Maria M. Meyer, Mary S. Mittelman, Cynthia Epstein, and Paula Derr, Contributing writers

Maria M. Meyer has been a longtime advocate of social causes, beginning with her work as cofounder of the Society for Abused Children of the Children's Home Society of Florida and founding executive director of the Children's Foundation of Greater Miami. When her father-in-law suffered a stroke in 1993, Meyer became aware of the need for better information about how to care for an aging parent, a responsibility shared by millions of Americans. That experience led her to found CareTrust Publications and to coauthor the award-winning guide The Comfort of Home: An Illustrated Step-by-Step Guide for Caregivers , now in its third edition. This book earned the Benjamin Franklin Award in the health category. Meyer is a keynote speaker and workshop leader on caregiver topics to healthcare professionals and community groups, as well as a Caregiver Community Action Network volunteer for the National Family Caregiver Association.

Mary S. Mittelman is an epidemiologist who has been evaluating psychosocial interventions for family members of people with Alzheimer's disease for the past two decades. She is director of the Psychosocial Research and Support Program at the Silberstein Institute, a research professor in the department of psychiatry at New York University School of Medicine, and leader of the Education and Psychosocial Cores of the NYU Alzheimer's Disease Center. She is principal investigator of the NYU-Spouse Caregiver Intervention study, funded by the NIH since 1987, as well as other studies of psychosocial interventions for people with cognitive impairment and/or dementia, and their family members. In the past few years, Mittelman has made a commitment to disseminate research findings to both healthcare providers and the community at large and to collaborate with researchers and community organizations to implement and test psychosocial interventions.
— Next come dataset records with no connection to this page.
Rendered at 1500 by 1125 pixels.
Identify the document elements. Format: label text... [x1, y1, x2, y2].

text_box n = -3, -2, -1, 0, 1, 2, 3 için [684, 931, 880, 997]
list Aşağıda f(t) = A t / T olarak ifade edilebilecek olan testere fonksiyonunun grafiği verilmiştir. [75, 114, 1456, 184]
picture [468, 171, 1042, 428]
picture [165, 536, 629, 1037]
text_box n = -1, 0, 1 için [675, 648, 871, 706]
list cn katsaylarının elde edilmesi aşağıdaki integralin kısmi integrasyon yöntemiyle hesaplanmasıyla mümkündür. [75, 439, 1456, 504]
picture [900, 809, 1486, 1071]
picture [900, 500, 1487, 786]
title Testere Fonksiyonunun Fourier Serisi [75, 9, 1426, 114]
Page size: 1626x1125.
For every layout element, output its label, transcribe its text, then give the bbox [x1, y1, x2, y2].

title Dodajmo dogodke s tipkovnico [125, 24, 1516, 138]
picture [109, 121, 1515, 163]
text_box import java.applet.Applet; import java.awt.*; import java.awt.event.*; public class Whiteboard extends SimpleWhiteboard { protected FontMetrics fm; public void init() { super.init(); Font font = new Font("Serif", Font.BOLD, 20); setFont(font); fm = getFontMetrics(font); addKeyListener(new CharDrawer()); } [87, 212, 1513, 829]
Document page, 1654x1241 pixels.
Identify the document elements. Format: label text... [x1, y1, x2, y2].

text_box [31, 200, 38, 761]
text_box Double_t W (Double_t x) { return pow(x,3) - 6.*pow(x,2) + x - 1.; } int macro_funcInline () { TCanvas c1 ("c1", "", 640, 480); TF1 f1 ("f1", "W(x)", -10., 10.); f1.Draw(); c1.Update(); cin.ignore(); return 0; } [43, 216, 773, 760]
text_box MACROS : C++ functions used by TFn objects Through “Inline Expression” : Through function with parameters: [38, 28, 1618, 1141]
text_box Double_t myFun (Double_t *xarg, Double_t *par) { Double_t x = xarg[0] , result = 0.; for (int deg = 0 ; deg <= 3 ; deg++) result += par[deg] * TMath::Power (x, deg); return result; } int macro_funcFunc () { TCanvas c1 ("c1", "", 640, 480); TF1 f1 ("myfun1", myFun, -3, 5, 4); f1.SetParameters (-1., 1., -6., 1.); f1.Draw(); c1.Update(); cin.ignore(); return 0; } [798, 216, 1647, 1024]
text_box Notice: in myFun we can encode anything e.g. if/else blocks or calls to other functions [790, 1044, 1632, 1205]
Cynthia Epstein , a social worker and clinical investigator, is a graduate of the Hunter/Mt. Sinai Geriatric Education Center and the Brookdale post-master's program on aging. For more than ten years, she has counseled family caregivers and people with Alzheimer's disease who seek cognitive evaluations and participate in psychosocial interventions at the NYU Aging and Dementia Research Center. In addition to providing clinical supervision to social work students, many of whom are now Alzheimer's care providers themselves, Epstein offers workshops for professional and family caregivers under the auspices of the New York City Alzheimer's Association. In her private psychotherapy practice, she works with people coping with Alzheimer's-related issues as well as a range of other emotional concerns.